Loss of loved one takes a toll
A family member’s death can have an impact on your personal health, UGA research finds.
Death takes a toll on the living, and in the case of baby boomers, the loss of a family member increases their likelihood of ending up in the hospital, according to new research from the University of Georgia.
Led by Toni P. Miles, professor of epidemiology and director of the Institute of Gerontology in the College of Public Health, the research looked at how survivors responded to spouse, parent, sibling or child loss.
A report of any loss resulted in a 20 to 30 percent increased risk of health care use, she said. The risk for baby boomers six or more years past the loss was even greater. Compared to respondents without spousal or parental death, these grievers had a 75 to 95 percent increased risk of health care use.
“From these findings, we know a family member’s death can impact personal health,” Miles said. “We have to acknowledge that this is an issue. The public health community needs to better help people with bereavement.”
The research was published in the American Journal of Hospice and Palliative Medicine and is part of a larger Mortality Project being conducted by the university. Through the Mortality Project, UGA researchers study how loss affects a survivor’s health. Along with research on loss and health care use, the Mortality Project has helped pastors improve their practices for grieving families with training available from the Association for Clinical Pastoral Education, http://www.acpe.edu.
“Grief is driving more Americans to health care each year,” Miles said. “The Mortality Project focuses on how to care for the grief stricken and how to reduce the risk of health care use. With this work, we are starting a conversation on the survivors of loss.”
“Baby boomers are at an age where their parents may have ailing health. The Health and Retirement Survey creates a window into what’s happening during this critical time.”

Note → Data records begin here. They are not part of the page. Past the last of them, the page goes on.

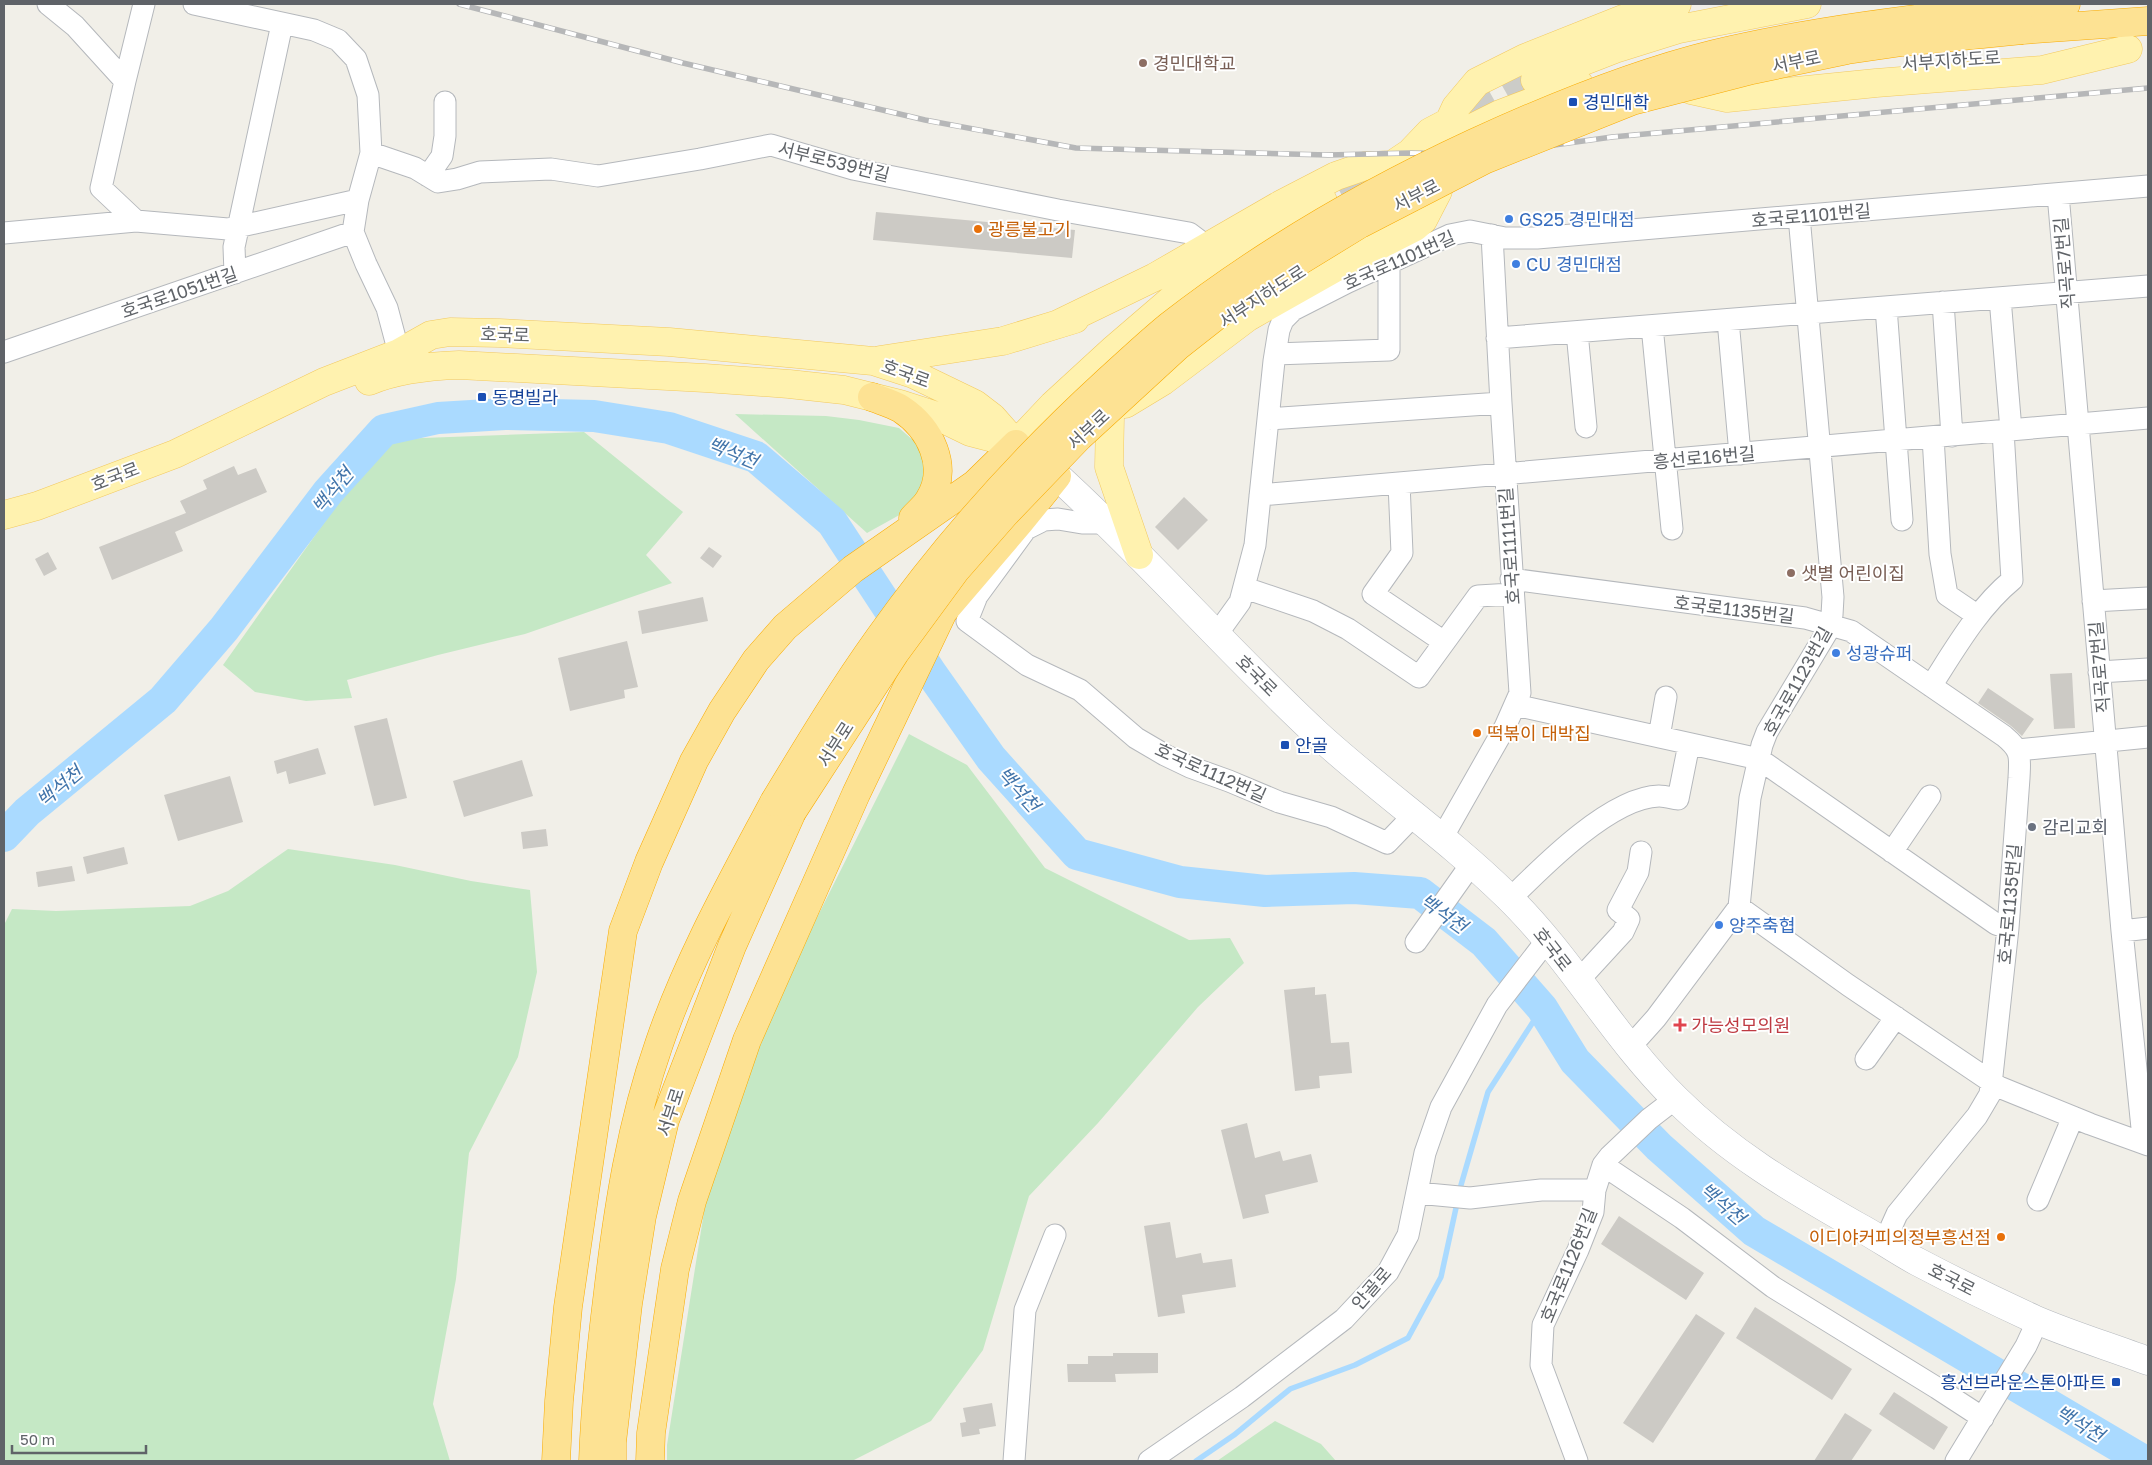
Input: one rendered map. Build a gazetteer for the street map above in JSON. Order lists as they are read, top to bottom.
{
  "streets": {
    "highway": ["서부로"],
    "main road": ["서부지하도로", "호국로"],
    "street": [
      "서부로539번길",
      "호국로1101번길",
      "직곡로7번길",
      "호국로1051번길",
      "흥선로16번길",
      "호국로1111번길",
      "호국로1135번길",
      "호국로1123번길",
      "호국로1112번길",
      "호국로1126번길",
      "안골로"
    ]
  },
  "crossings": [
    ["서부로", "호국로"],
    ["호국로1101번길", "직곡로7번길"],
    ["호국로1101번길", "호국로"],
    ["호국로1101번길", "흥선로16번길"],
    ["호국로1101번길", "호국로1111번길"],
    ["호국로1101번길", "호국로1123번길"],
    ["직곡로7번길", "흥선로16번길"],
    ["호국로", "호국로1111번길"],
    ["호국로", "호국로1135번길"],
    ["호국로", "호국로1112번길"],
    ["호국로", "안골로"],
    ["흥선로16번길", "호국로1111번길"],
    ["흥선로16번길", "호국로1123번길"],
    ["호국로1111번길", "호국로1135번길"],
    ["호국로1135번길", "호국로1123번길"]
  ],
  "water": ["백석천"],
  "places": {
    "other": [
      "경민대학교",
      "GS25 경민대점",
      "광릉불고기",
      "CU 경민대점",
      "샛별 어린이집",
      "성광슈퍼",
      "떡볶이 대박집",
      "감리교회",
      "양주축협",
      "이디야커피의정부흥선점"
    ],
    "transit": [
      "경민대학",
      "동명빌라",
      "안골",
      "흥선브라운스톤아파트"
    ],
    "health": ["가능성모의원"]
  },
  "scale_bar": "50 m"
}
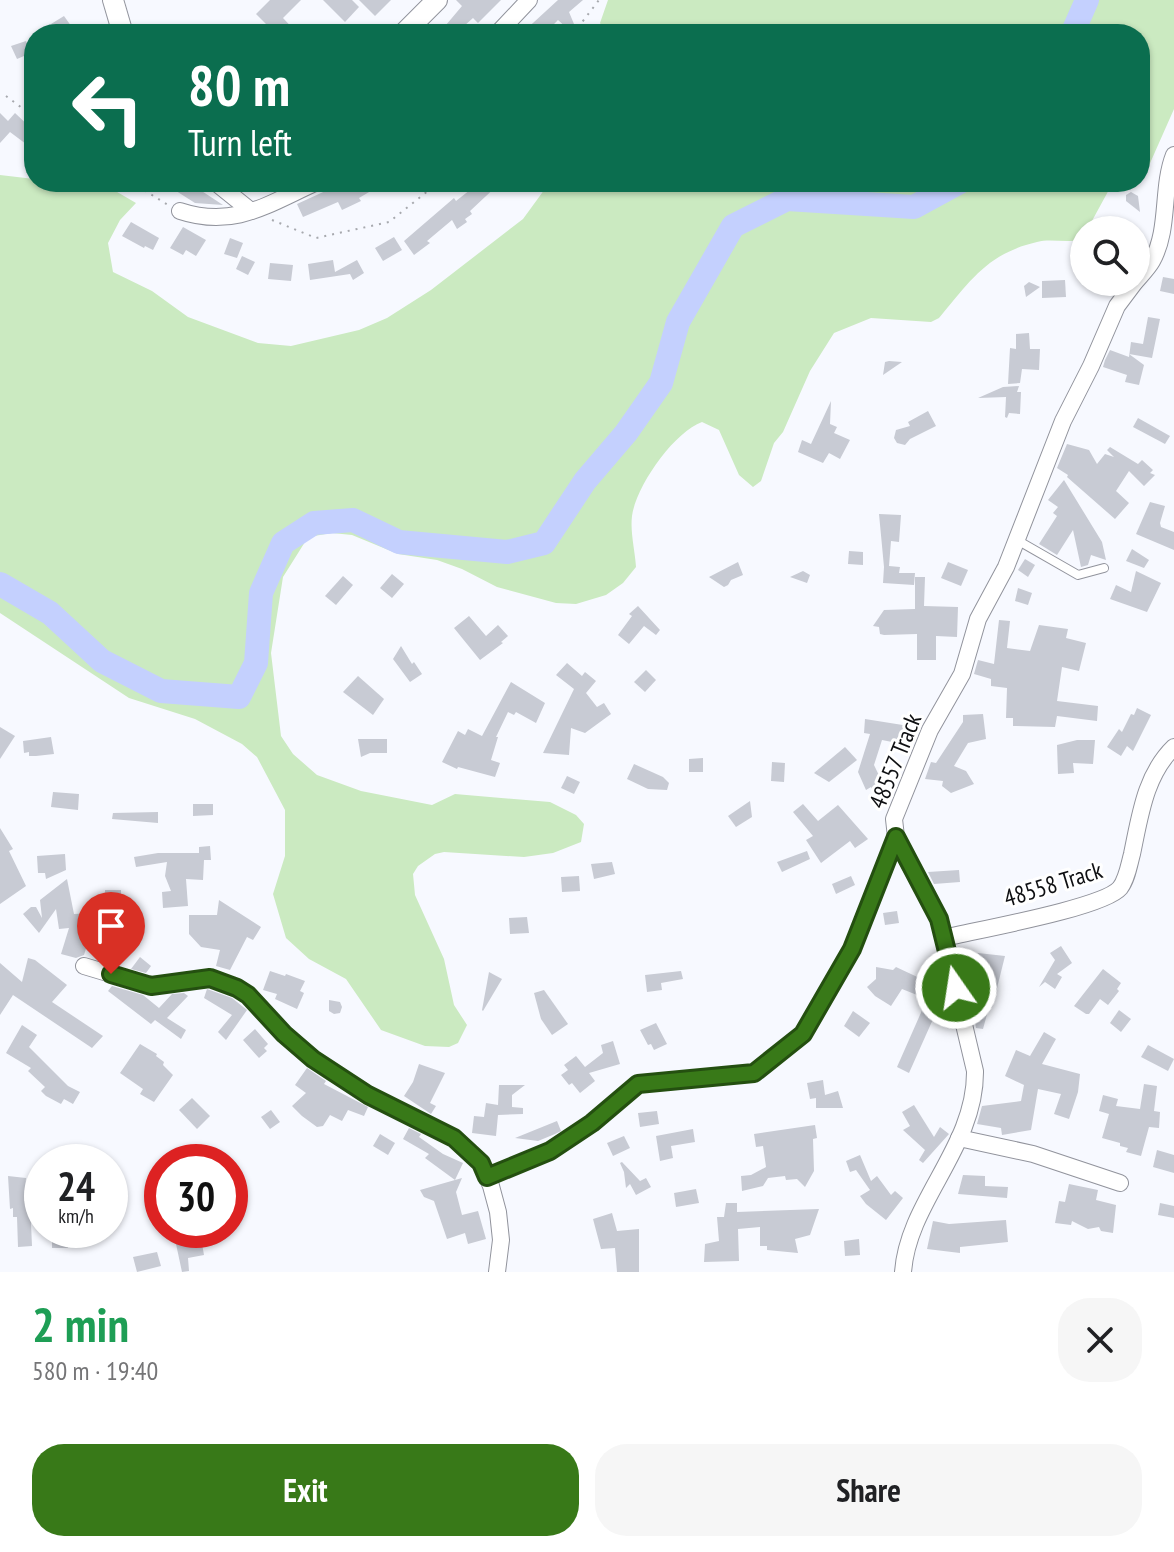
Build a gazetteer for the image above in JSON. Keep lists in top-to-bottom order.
{
  "streets": {
    "street": ["48557 Track", "48558 Track"]
  },
  "crossings": [
    ["48557 Track", "48558 Track"]
  ],
  "page": {
    "turn": ["80 m", "Turn left"],
    "speed": "24 km/h",
    "limit": "30",
    "heading": ["2 min", "580 m · 19:40"],
    "buttons": ["Exit", "Share"]
  }
}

Using data from the Health and Retirement Survey, Miles’ current study focuses on a cohort of baby boomers, born between 1946 and 1964, who had likely experienced the death of a family member.
“Baby boomers are at an age where their parents may have ailing health,” Miles said. “The Health and Retirement Survey creates a window into what’s happening during this critical time.”
Some grievers also depended on the family member for health insurance and find themselves without the same coverage after the person dies. In those cases, survivors have a greater chance of hospitalization since they often delay medical treatment.
“These factors and losses accumulate over time,” Miles said. “Over the years, deaths of family members and health habits can increase a person’s risk of hospitalization and doctor visits.”
The research also identified strategies to help survivors. Engaging in physical activity can help lower a person’s risk of hospitalization by as much as 50 percent.
“Walking at an easy pace can help newly grieving persons diminish their risk for illness after loss,” Miles notes.
The study co-authors include Cherie Simpson of the University of Texas and Joseph C. Allegra, Amara Ezeamama, Kerstin Gerst-Emerson and Jennifer Elkins of UGA.